Keypoint coordinate data:
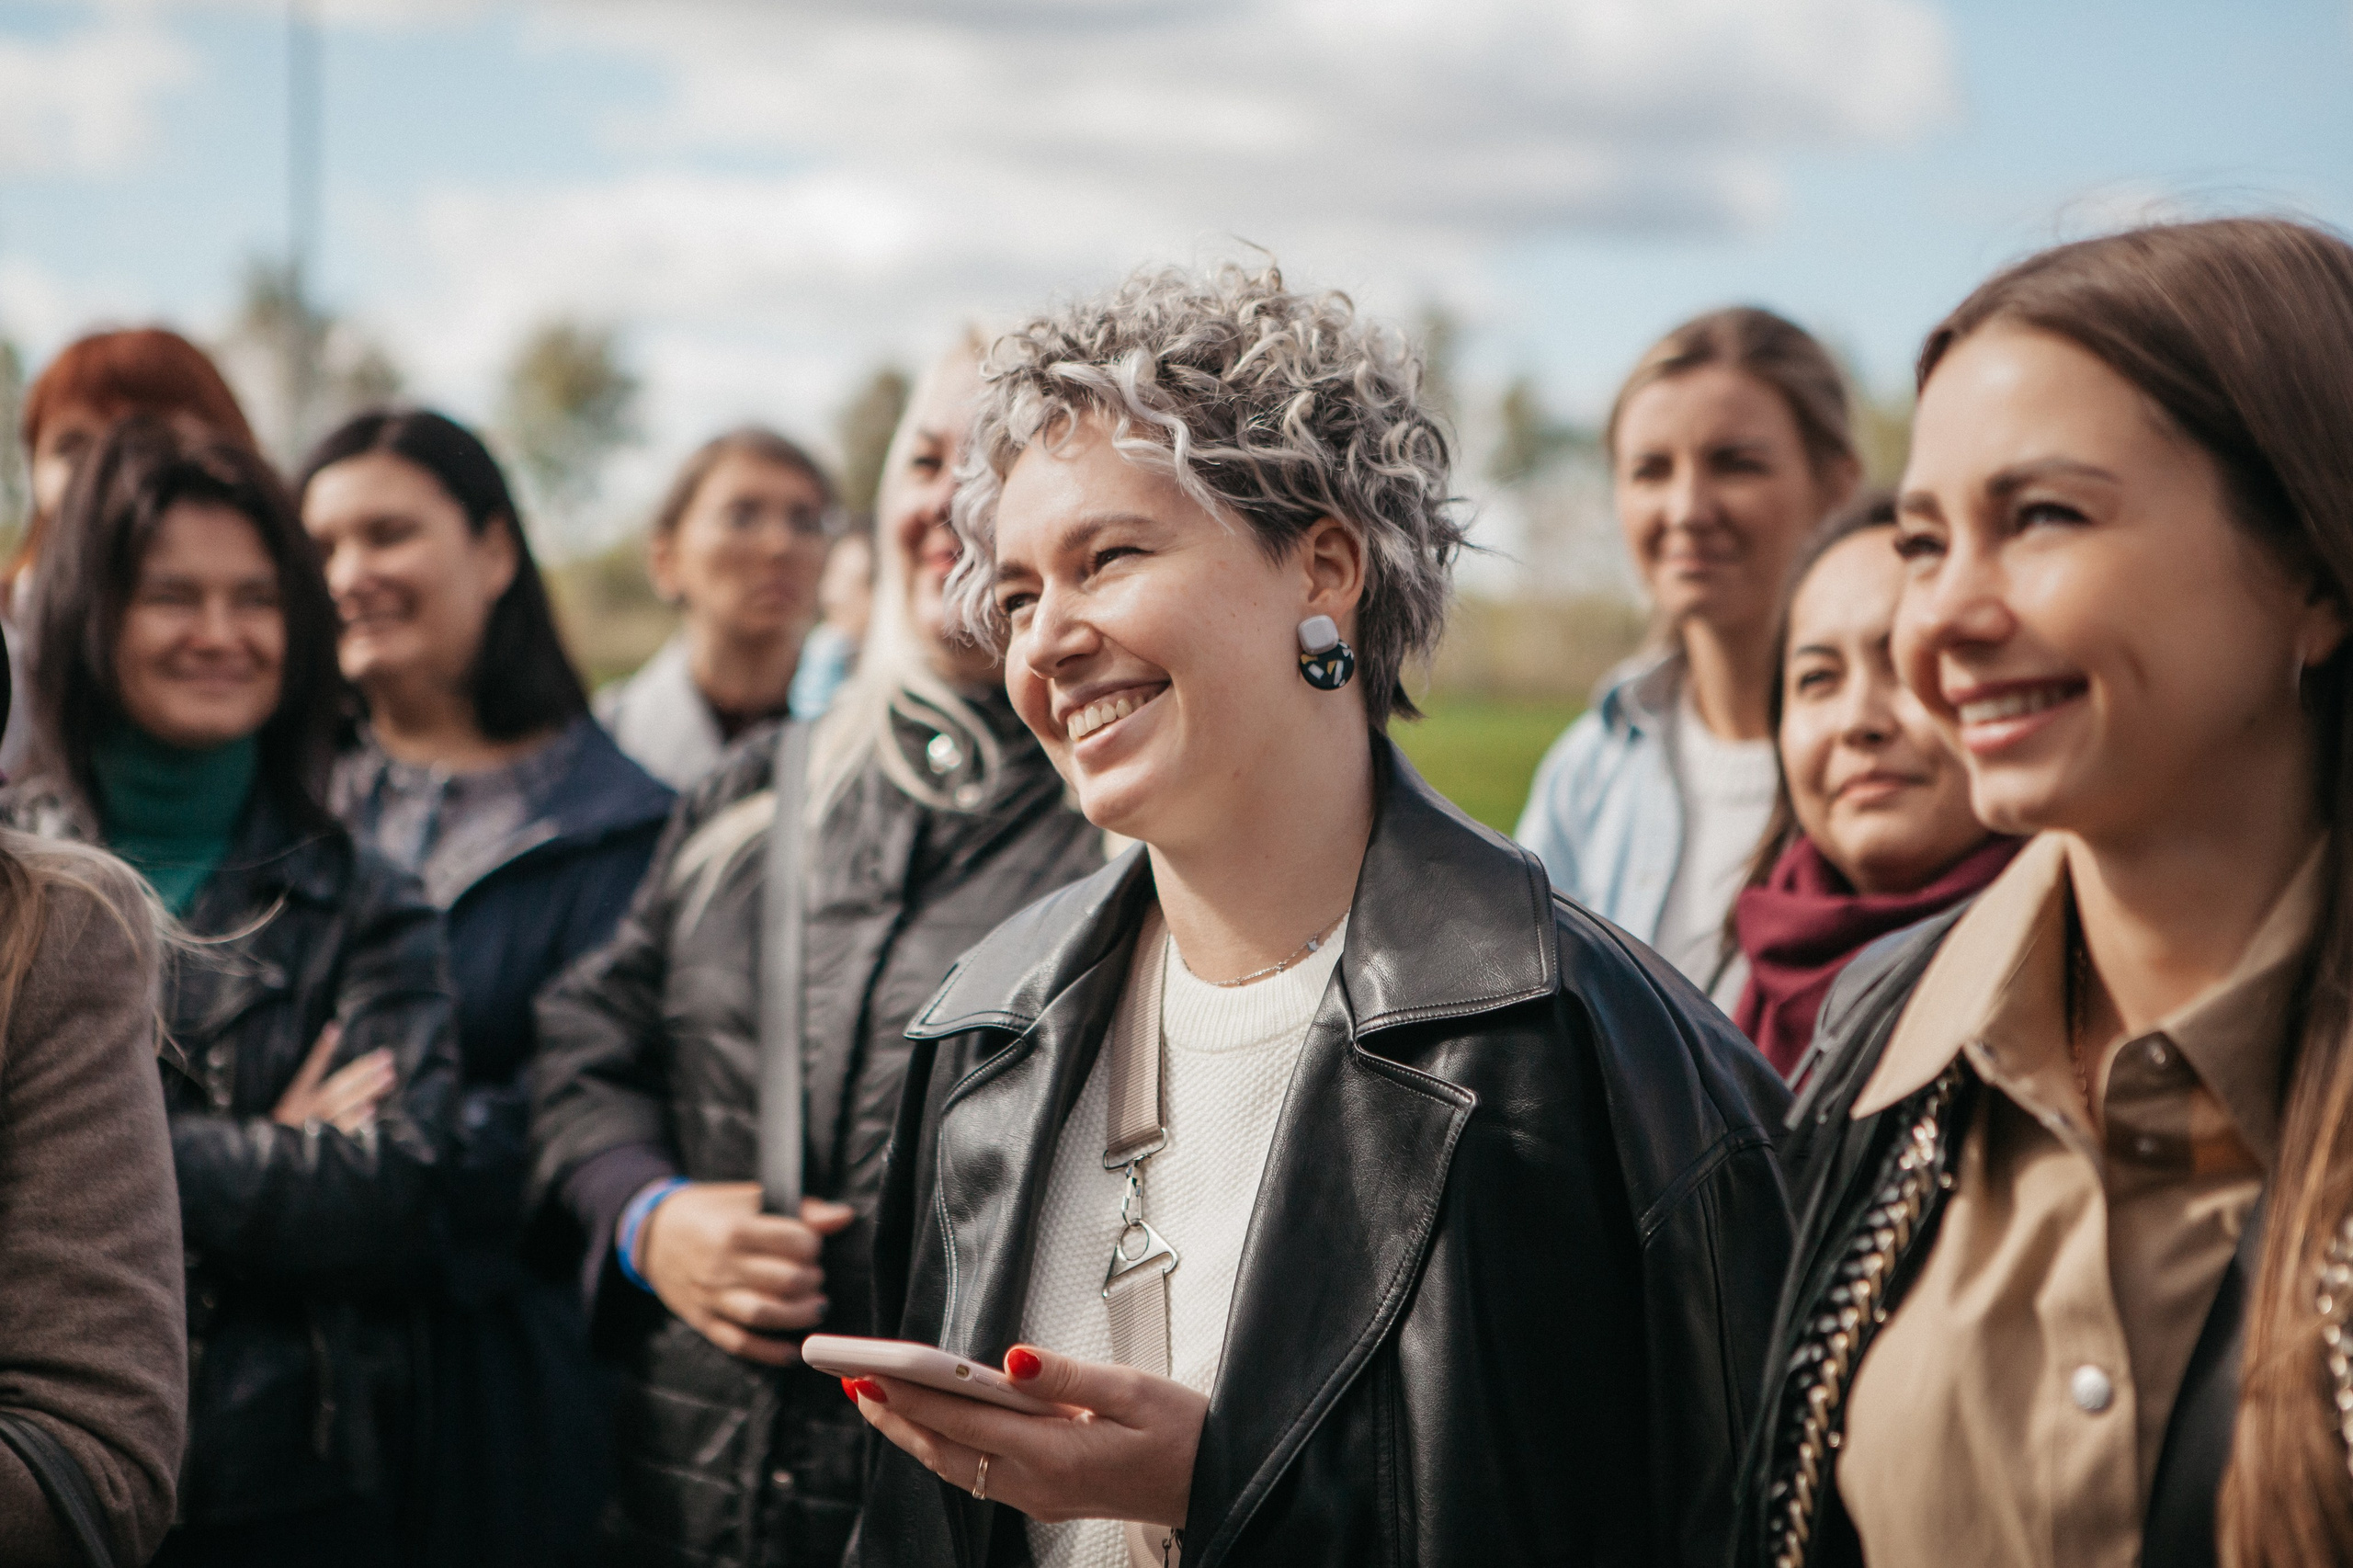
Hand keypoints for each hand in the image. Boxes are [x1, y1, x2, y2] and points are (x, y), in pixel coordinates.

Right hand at [270, 1025, 395, 1133]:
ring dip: (367, 1090)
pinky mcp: (324, 1143)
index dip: (322, 1049)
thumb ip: (312, 1083)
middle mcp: (306, 1109)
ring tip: (389, 1077)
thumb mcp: (292, 1105)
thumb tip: (334, 1043)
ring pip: (344, 1105)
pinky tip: (372, 1109)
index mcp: (295, 1098)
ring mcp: (316, 1126)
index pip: (310, 1068)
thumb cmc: (287, 1130)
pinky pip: (343, 1130)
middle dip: (362, 1070)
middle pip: (338, 1085)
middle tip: (387, 1057)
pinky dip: (356, 1120)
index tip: (335, 1027)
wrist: (273, 1161)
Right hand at [638, 1182, 855, 1366]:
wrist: (653, 1234)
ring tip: (816, 1306)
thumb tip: (843, 1217)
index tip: (812, 1245)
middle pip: (785, 1281)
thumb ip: (799, 1209)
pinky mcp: (704, 1321)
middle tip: (815, 1276)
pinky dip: (769, 1352)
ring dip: (799, 1315)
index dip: (813, 1244)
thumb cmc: (708, 1212)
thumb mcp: (749, 1198)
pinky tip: (792, 1350)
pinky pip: (739, 1343)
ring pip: (764, 1314)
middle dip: (812, 1280)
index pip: (793, 1241)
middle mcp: (723, 1265)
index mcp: (736, 1229)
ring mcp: (712, 1297)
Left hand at [850, 1343, 1207, 1527]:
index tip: (871, 1372)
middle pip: (946, 1452)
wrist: (1214, 1485)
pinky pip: (980, 1473)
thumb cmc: (1184, 1434)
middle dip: (896, 1417)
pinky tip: (934, 1423)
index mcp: (1057, 1456)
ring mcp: (1039, 1498)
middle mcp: (1038, 1485)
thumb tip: (1011, 1357)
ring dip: (914, 1433)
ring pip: (958, 1467)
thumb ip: (1066, 1374)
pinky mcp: (1046, 1497)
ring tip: (878, 1399)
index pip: (964, 1421)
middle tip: (852, 1382)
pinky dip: (947, 1445)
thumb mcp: (1134, 1390)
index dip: (911, 1396)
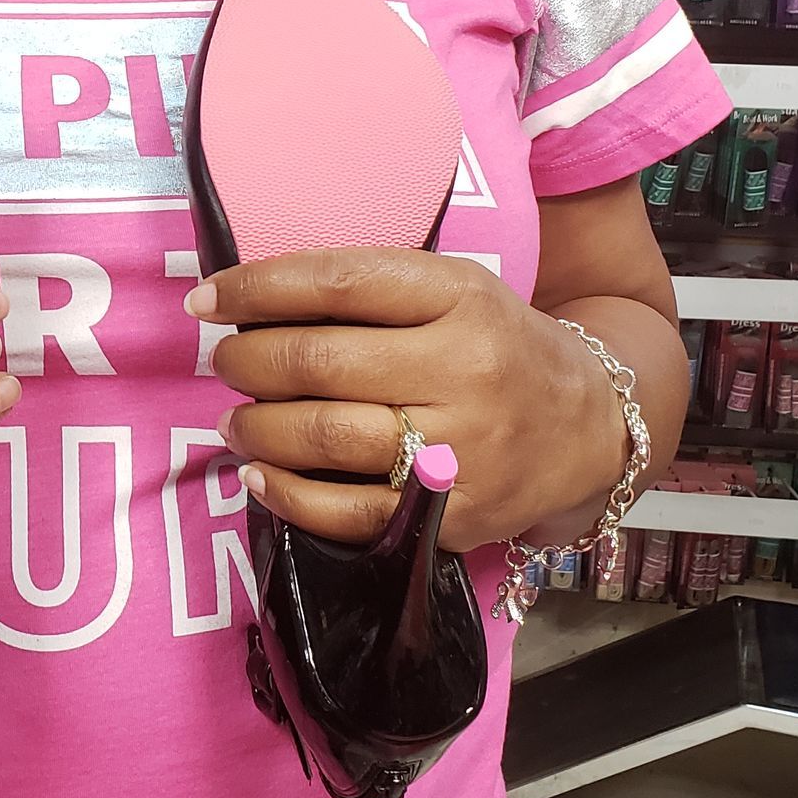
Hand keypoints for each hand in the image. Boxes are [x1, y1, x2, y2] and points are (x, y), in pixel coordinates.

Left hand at [190, 249, 629, 555]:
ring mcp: (462, 447)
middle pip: (320, 362)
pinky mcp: (454, 515)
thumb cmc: (496, 346)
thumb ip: (365, 292)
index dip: (257, 290)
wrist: (590, 425)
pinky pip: (349, 511)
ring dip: (258, 429)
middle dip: (248, 363)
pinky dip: (288, 495)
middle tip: (225, 364)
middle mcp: (463, 368)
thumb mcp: (451, 290)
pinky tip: (261, 476)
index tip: (207, 301)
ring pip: (326, 436)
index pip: (337, 283)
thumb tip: (247, 307)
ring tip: (235, 422)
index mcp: (459, 296)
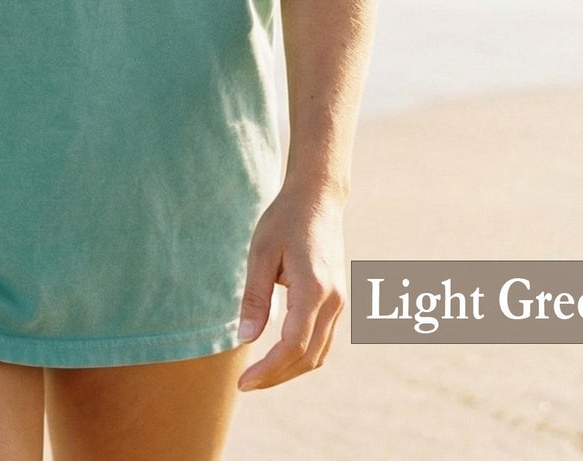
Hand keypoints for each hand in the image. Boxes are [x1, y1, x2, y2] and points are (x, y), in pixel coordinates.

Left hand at [235, 184, 347, 389]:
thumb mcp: (261, 253)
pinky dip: (301, 355)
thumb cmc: (285, 220)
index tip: (242, 382)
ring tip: (259, 374)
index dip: (267, 370)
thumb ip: (254, 298)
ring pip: (318, 354)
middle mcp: (333, 301)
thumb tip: (245, 339)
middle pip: (307, 357)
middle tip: (245, 384)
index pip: (292, 345)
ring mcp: (339, 302)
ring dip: (290, 370)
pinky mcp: (337, 300)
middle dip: (276, 376)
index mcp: (314, 289)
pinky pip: (323, 340)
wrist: (318, 198)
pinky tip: (278, 355)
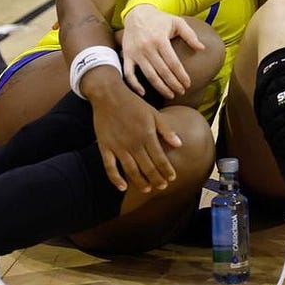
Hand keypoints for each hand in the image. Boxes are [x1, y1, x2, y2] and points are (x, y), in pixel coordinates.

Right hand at [86, 77, 182, 192]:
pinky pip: (109, 167)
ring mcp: (118, 146)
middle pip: (147, 167)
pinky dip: (115, 179)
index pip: (160, 158)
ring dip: (140, 182)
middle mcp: (133, 143)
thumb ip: (166, 130)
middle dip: (156, 179)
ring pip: (130, 170)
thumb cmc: (133, 103)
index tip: (172, 178)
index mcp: (147, 134)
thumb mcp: (153, 113)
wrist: (108, 95)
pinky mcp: (105, 147)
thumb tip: (179, 144)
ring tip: (148, 189)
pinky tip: (122, 187)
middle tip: (162, 187)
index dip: (167, 170)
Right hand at [119, 5, 205, 98]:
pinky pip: (128, 74)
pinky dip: (134, 85)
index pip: (173, 63)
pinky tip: (143, 93)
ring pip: (149, 75)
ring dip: (160, 87)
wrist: (137, 13)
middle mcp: (148, 47)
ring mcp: (136, 53)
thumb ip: (190, 35)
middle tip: (181, 92)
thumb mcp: (177, 22)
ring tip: (170, 95)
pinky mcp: (127, 56)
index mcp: (160, 40)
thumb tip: (202, 48)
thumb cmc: (160, 19)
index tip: (188, 84)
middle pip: (163, 71)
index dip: (181, 75)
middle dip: (174, 84)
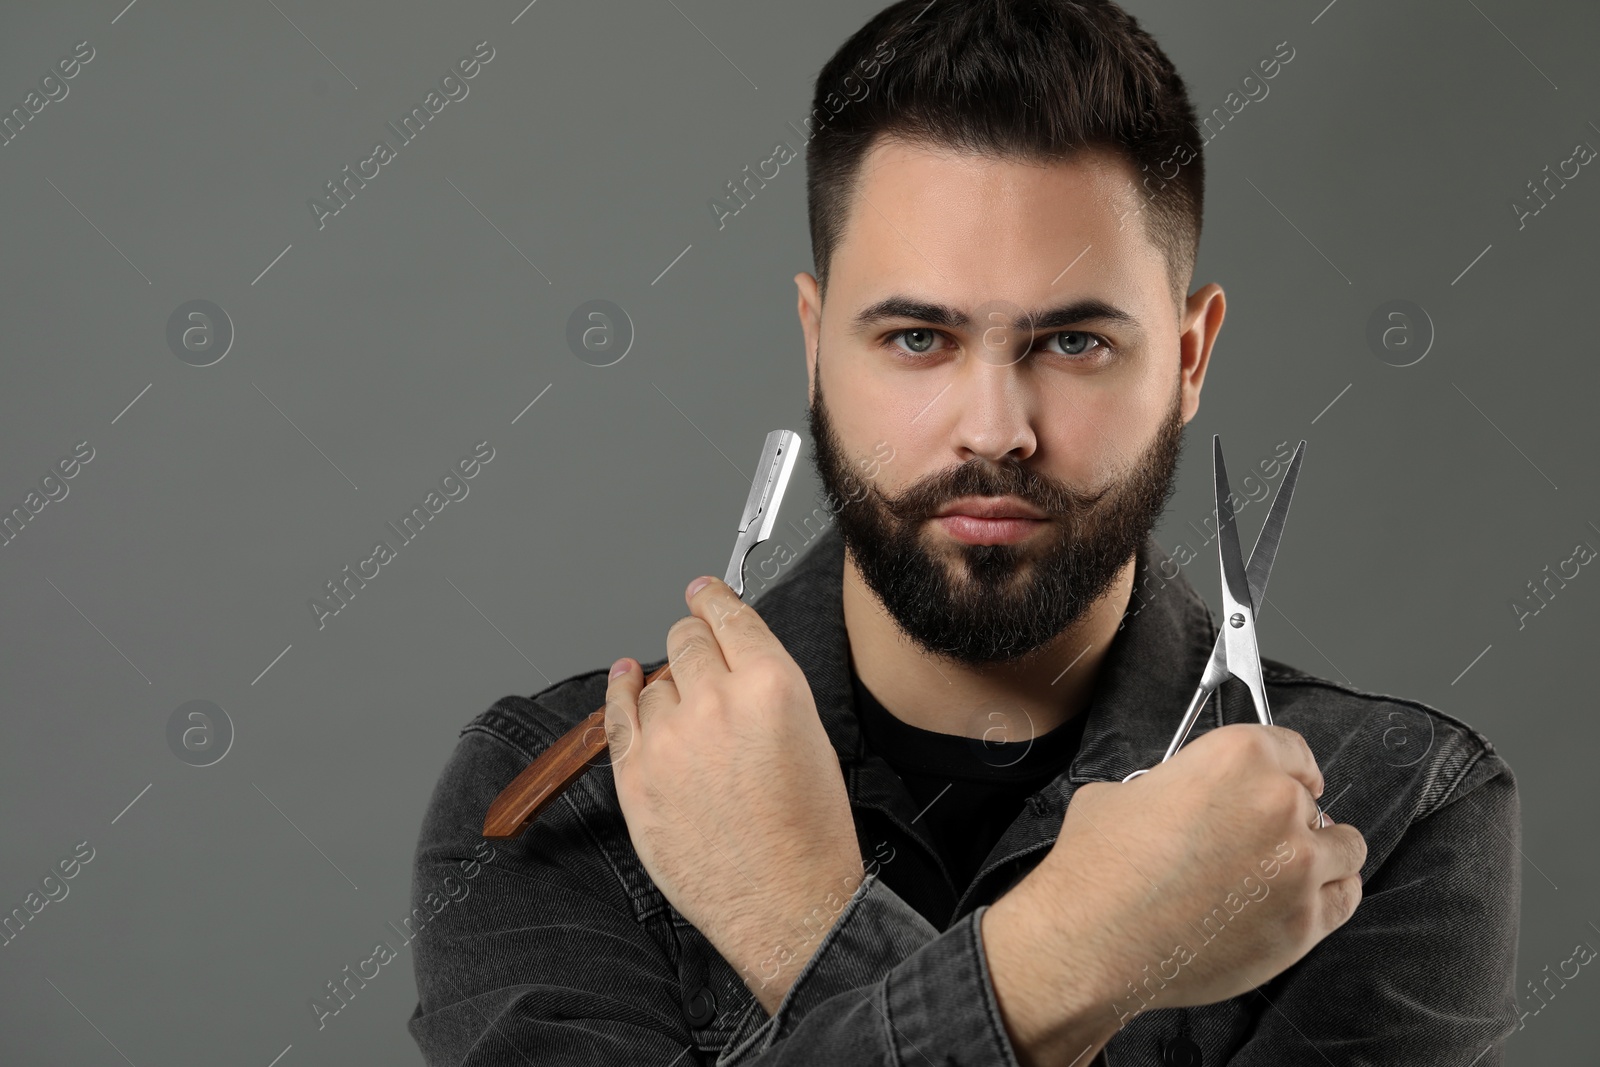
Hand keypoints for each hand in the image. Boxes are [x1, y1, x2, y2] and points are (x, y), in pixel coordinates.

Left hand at [604, 575, 863, 1013]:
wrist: (786, 904)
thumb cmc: (808, 832)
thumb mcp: (811, 734)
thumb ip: (767, 684)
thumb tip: (730, 654)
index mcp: (771, 685)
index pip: (729, 616)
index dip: (713, 598)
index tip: (703, 592)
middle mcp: (715, 703)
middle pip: (685, 639)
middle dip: (693, 640)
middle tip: (700, 651)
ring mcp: (668, 741)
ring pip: (654, 680)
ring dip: (669, 686)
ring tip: (692, 717)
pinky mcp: (635, 778)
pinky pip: (617, 716)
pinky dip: (621, 692)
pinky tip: (625, 678)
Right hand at [983, 723, 1365, 1060]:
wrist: (1094, 939)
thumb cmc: (1099, 870)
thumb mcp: (1120, 794)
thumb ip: (1169, 788)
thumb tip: (1174, 802)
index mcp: (1235, 757)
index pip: (1291, 748)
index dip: (1290, 766)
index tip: (1293, 780)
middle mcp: (1276, 803)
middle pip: (1313, 801)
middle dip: (1290, 817)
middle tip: (1259, 839)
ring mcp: (1297, 866)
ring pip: (1344, 847)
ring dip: (1322, 853)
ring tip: (1292, 869)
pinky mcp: (1304, 923)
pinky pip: (1346, 898)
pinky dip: (1331, 895)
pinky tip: (1306, 899)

Task prompt. A single number is needed: the count of lines in the records that include "Left".

Task response. 4